> **ABOUT THIS EXERCISE**
Reproduce the records below exactly, but only between the lines holding "right ear: (533, 857)" and "right ankle: (531, 1148)", inclusive.

___ PROVIDED ENTRIES

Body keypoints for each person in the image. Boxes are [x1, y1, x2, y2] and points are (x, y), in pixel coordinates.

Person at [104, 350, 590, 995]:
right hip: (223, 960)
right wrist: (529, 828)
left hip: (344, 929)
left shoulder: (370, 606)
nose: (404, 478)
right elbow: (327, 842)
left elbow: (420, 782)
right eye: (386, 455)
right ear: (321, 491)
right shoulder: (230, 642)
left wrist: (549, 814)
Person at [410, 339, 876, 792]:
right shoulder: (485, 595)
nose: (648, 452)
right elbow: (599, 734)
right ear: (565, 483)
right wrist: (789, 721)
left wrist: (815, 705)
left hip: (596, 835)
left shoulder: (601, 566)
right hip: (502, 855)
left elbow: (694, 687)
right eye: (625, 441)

______
___ PROVIDED ENTRIES

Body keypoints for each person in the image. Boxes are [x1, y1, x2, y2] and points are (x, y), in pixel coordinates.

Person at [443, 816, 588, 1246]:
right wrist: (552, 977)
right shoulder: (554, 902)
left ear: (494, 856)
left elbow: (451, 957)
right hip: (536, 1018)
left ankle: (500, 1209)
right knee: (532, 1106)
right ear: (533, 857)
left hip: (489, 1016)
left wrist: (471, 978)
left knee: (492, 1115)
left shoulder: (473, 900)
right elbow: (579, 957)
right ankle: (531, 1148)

______

> **EXERCISE RESULT**
right ear: (533, 857)
left hip: (489, 1016)
left wrist: (471, 978)
left knee: (492, 1115)
left shoulder: (473, 900)
right elbow: (579, 957)
right ankle: (531, 1148)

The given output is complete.